## Data:
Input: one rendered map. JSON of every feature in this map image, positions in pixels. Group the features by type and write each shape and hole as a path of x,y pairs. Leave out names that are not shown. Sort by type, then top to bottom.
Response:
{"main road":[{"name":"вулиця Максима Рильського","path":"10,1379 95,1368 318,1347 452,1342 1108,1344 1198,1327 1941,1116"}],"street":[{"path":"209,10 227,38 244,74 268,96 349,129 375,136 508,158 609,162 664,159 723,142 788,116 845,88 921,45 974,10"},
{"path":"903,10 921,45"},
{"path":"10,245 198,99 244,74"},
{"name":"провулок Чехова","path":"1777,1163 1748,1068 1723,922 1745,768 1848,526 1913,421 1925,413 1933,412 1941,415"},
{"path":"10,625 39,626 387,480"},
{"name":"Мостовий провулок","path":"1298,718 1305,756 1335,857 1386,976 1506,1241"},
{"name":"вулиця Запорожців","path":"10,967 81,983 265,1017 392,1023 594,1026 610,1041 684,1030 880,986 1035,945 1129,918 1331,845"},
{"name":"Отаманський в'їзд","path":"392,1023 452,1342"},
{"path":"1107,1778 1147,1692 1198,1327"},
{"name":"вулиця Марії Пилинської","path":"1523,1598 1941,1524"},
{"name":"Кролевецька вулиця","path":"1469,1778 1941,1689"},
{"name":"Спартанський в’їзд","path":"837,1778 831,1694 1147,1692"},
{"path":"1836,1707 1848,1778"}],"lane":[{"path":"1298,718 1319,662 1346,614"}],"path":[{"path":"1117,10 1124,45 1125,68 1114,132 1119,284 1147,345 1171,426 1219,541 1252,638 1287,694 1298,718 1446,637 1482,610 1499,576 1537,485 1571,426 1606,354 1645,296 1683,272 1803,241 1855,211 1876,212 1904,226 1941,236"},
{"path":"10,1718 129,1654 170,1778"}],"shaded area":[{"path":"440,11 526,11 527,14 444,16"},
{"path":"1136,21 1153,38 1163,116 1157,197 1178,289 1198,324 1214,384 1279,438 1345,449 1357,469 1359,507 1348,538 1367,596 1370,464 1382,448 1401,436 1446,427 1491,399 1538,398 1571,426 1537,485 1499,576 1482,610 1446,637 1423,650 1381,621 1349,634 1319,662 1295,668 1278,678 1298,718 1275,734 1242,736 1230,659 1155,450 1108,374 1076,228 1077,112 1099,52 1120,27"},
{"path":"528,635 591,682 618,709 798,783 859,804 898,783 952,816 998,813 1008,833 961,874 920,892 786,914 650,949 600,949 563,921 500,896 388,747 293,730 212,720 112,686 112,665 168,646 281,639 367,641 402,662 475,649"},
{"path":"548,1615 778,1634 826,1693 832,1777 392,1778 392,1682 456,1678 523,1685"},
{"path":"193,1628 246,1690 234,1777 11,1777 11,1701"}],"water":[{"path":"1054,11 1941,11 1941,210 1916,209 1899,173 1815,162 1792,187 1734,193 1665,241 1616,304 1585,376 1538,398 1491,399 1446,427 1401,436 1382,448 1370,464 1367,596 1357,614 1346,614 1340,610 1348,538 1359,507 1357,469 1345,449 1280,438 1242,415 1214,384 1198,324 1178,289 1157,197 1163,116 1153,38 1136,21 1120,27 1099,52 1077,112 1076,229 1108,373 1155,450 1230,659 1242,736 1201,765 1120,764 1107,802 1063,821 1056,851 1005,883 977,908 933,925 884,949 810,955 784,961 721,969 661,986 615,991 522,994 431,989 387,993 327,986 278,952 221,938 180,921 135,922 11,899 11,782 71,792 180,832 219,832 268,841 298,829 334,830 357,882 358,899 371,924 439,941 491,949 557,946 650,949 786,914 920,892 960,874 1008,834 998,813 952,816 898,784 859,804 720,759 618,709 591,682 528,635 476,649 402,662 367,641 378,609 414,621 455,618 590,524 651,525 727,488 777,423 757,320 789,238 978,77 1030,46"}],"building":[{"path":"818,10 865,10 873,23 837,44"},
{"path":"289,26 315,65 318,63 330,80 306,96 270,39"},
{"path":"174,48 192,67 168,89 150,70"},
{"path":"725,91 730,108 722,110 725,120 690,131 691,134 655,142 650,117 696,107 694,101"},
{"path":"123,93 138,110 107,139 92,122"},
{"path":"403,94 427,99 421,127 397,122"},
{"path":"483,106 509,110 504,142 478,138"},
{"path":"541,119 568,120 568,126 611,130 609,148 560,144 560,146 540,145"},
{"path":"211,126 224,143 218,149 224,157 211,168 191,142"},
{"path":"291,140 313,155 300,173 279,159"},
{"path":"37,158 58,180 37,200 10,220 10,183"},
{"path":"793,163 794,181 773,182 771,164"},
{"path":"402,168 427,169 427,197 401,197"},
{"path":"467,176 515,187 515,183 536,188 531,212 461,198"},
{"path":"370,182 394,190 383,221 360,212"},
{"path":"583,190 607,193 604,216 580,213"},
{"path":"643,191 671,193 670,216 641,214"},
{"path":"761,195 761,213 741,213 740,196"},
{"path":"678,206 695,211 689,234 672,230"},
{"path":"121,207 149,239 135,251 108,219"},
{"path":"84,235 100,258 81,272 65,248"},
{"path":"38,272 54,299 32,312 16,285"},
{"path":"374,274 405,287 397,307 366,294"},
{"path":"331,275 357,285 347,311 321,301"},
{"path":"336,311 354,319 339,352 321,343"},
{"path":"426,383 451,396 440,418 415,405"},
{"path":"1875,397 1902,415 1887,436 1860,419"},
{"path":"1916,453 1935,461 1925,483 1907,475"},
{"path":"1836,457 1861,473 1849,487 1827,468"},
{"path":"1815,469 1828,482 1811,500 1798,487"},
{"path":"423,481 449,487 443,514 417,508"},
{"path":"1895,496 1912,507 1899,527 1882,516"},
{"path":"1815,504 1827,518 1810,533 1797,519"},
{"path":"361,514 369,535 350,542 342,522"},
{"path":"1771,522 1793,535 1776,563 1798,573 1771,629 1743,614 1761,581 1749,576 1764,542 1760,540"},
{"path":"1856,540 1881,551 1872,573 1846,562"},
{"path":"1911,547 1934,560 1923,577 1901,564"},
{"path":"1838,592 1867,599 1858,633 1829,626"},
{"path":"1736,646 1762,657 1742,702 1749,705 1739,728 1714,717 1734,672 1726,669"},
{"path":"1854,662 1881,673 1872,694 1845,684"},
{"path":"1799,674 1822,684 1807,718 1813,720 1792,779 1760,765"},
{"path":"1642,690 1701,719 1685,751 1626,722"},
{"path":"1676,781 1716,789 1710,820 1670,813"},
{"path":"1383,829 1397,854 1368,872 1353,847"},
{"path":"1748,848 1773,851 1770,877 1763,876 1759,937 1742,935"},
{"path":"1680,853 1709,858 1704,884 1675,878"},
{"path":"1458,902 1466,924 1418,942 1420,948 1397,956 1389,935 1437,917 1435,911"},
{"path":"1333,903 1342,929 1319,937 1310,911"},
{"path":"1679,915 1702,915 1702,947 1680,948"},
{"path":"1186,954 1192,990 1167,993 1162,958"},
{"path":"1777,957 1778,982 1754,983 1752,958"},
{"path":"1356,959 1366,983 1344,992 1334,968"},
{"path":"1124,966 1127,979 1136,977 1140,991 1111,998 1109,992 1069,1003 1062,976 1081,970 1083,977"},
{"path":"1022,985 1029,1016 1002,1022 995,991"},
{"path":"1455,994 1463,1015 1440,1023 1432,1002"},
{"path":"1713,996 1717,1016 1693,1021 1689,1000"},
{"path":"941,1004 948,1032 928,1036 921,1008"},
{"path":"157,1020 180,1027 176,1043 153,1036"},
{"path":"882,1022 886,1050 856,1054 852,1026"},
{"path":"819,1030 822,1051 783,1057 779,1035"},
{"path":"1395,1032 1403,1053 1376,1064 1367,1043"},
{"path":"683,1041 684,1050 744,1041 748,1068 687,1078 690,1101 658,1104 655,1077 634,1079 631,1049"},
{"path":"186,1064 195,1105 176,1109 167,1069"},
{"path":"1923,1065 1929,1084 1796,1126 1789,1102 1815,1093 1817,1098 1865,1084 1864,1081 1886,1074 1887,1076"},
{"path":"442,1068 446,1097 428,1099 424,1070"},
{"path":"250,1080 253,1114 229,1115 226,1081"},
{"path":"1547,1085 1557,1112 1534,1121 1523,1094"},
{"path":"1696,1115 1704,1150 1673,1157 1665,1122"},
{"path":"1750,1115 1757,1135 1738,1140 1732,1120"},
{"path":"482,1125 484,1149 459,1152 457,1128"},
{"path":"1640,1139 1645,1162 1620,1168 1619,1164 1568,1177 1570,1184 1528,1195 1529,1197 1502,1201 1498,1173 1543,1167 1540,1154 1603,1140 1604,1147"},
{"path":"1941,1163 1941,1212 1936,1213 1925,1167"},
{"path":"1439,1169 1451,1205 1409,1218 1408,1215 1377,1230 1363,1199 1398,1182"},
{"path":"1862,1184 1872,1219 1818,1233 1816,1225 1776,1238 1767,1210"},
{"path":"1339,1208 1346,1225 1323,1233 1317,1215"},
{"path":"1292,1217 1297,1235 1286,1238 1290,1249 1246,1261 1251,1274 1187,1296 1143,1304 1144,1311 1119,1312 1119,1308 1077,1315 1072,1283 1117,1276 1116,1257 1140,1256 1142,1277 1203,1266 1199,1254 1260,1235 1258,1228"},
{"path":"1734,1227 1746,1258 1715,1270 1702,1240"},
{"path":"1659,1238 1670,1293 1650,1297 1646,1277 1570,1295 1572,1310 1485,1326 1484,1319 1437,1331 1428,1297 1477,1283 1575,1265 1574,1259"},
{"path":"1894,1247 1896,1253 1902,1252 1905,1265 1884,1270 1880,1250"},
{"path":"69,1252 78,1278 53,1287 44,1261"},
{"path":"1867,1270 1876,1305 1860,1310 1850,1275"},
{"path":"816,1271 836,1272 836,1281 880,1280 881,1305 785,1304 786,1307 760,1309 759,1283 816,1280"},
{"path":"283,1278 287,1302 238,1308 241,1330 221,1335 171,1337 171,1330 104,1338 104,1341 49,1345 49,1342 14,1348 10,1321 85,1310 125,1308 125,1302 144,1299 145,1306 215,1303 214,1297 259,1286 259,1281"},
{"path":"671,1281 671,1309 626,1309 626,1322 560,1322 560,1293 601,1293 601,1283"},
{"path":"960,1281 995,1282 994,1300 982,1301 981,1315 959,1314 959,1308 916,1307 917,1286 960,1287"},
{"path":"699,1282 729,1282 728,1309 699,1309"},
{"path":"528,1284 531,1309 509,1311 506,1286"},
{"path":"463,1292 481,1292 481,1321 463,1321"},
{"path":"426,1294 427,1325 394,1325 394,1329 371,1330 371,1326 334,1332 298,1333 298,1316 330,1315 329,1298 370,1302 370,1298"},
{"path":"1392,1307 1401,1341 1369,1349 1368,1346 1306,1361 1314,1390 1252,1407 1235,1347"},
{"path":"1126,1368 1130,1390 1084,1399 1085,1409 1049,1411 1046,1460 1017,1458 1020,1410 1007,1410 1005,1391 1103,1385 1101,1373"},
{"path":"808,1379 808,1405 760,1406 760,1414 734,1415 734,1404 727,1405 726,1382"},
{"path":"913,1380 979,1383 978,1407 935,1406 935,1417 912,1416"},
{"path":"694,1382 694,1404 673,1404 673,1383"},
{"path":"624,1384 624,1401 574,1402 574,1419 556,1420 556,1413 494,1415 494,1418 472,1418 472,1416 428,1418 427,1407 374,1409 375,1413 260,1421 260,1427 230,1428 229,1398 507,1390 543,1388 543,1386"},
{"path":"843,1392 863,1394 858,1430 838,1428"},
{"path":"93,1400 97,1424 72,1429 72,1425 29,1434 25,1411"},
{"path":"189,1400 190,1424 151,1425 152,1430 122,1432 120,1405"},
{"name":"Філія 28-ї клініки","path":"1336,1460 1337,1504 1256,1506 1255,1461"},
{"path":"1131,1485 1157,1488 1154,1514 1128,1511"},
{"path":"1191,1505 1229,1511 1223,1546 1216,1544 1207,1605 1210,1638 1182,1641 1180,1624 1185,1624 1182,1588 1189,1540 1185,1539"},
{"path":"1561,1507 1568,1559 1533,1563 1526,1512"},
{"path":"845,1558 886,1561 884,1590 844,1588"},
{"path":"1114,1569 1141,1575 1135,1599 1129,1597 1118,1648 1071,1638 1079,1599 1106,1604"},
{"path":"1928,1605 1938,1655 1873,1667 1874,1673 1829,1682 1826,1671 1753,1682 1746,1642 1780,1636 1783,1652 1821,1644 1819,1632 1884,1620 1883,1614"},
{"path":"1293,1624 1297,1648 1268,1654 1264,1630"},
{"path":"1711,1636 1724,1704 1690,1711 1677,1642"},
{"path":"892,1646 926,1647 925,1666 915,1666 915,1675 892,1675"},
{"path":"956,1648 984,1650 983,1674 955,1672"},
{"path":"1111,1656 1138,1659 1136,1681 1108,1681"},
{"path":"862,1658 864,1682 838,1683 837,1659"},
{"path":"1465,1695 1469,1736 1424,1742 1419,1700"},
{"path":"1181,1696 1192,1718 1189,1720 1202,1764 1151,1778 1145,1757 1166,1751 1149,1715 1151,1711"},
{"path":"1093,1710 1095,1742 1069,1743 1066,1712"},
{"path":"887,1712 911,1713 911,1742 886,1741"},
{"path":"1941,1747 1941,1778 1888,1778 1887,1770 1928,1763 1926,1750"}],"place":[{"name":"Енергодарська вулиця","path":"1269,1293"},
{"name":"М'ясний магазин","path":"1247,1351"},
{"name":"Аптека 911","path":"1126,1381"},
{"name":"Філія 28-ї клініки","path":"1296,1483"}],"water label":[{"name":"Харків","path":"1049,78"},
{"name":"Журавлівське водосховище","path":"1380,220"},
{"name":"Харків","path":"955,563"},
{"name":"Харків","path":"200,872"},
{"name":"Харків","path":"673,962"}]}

## Work instruction:
Write out every line in the data that holds the string "Філія".

## Finished task:
{"name":"Філія 28-ї клініки","path":"1336,1460 1337,1504 1256,1506 1255,1461"},
{"name":"Філія 28-ї клініки","path":"1296,1483"}],"water label":[{"name":"Харків","path":"1049,78"},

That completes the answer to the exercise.